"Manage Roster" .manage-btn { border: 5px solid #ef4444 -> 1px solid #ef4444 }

:::

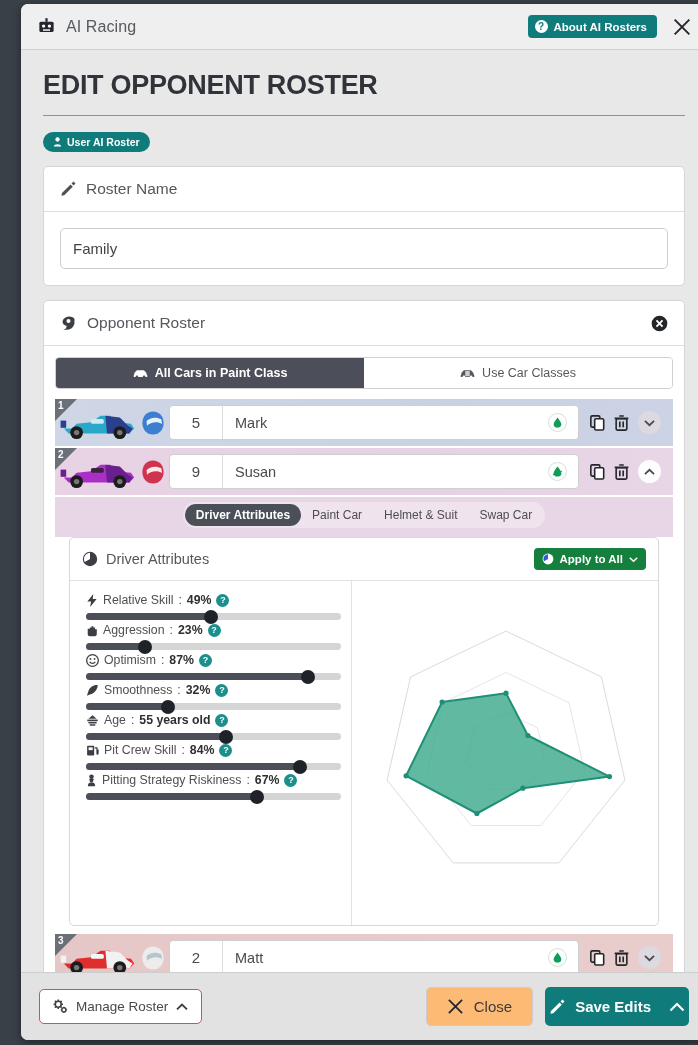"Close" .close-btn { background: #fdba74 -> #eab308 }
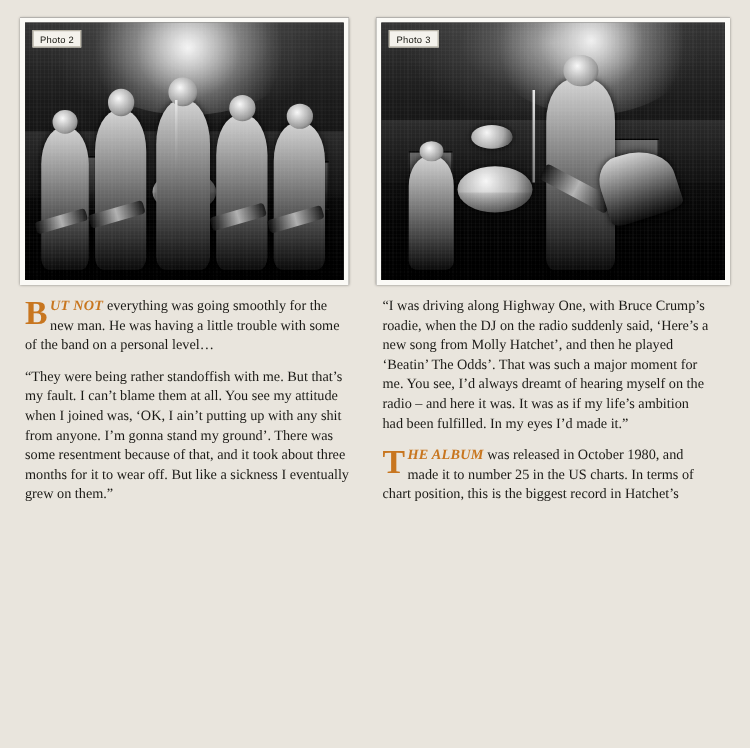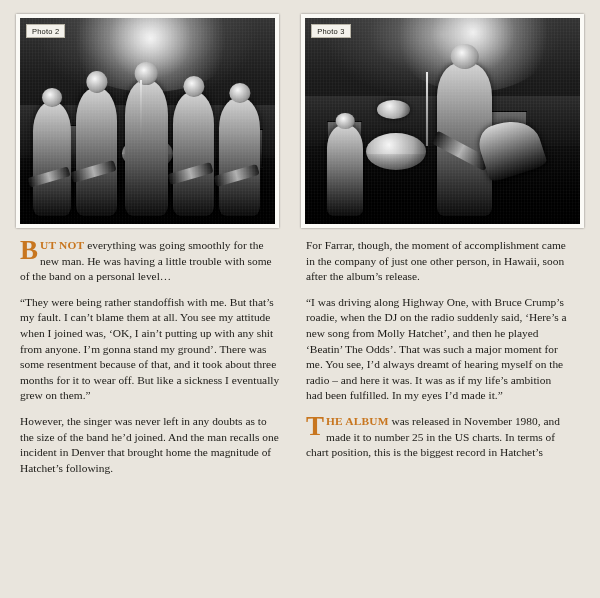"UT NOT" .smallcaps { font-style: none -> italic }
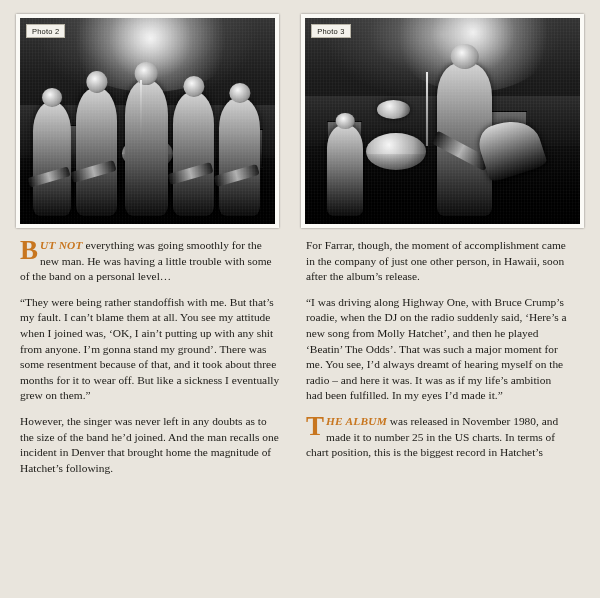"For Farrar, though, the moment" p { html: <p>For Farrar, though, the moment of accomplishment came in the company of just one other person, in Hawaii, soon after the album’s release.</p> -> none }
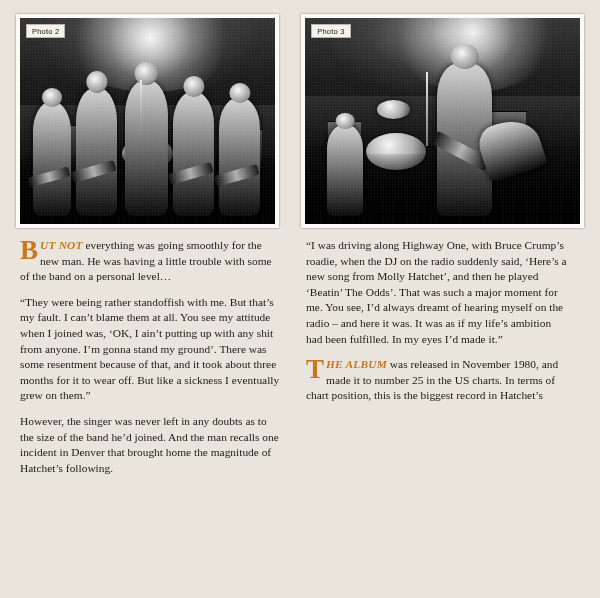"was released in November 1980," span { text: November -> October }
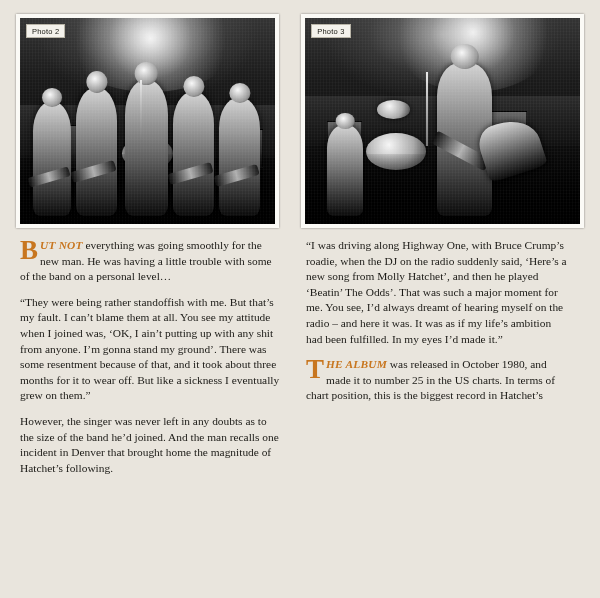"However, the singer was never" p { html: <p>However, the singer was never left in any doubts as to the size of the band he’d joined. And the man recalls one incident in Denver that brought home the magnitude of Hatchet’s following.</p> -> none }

:::

EXERCISE INSTRUCTIONS:
Write back word for word every line in the entries above from the one with "font-style: none ->" to the one with "html: <p>However, the", ends included, and none of the pictures.

OUTPUT FOR THIS TASK:
"UT NOT" .smallcaps { font-style: none -> italic }
"For Farrar, though, the moment" p { html: <p>For Farrar, though, the moment of accomplishment came in the company of just one other person, in Hawaii, soon after the album’s release.</p> -> none }
"was released in November 1980," span { text: November -> October }
"However, the singer was never" p { html: <p>However, the singer was never left in any doubts as to the size of the band he’d joined. And the man recalls one incident in Denver that brought home the magnitude of Hatchet’s following.</p> -> none }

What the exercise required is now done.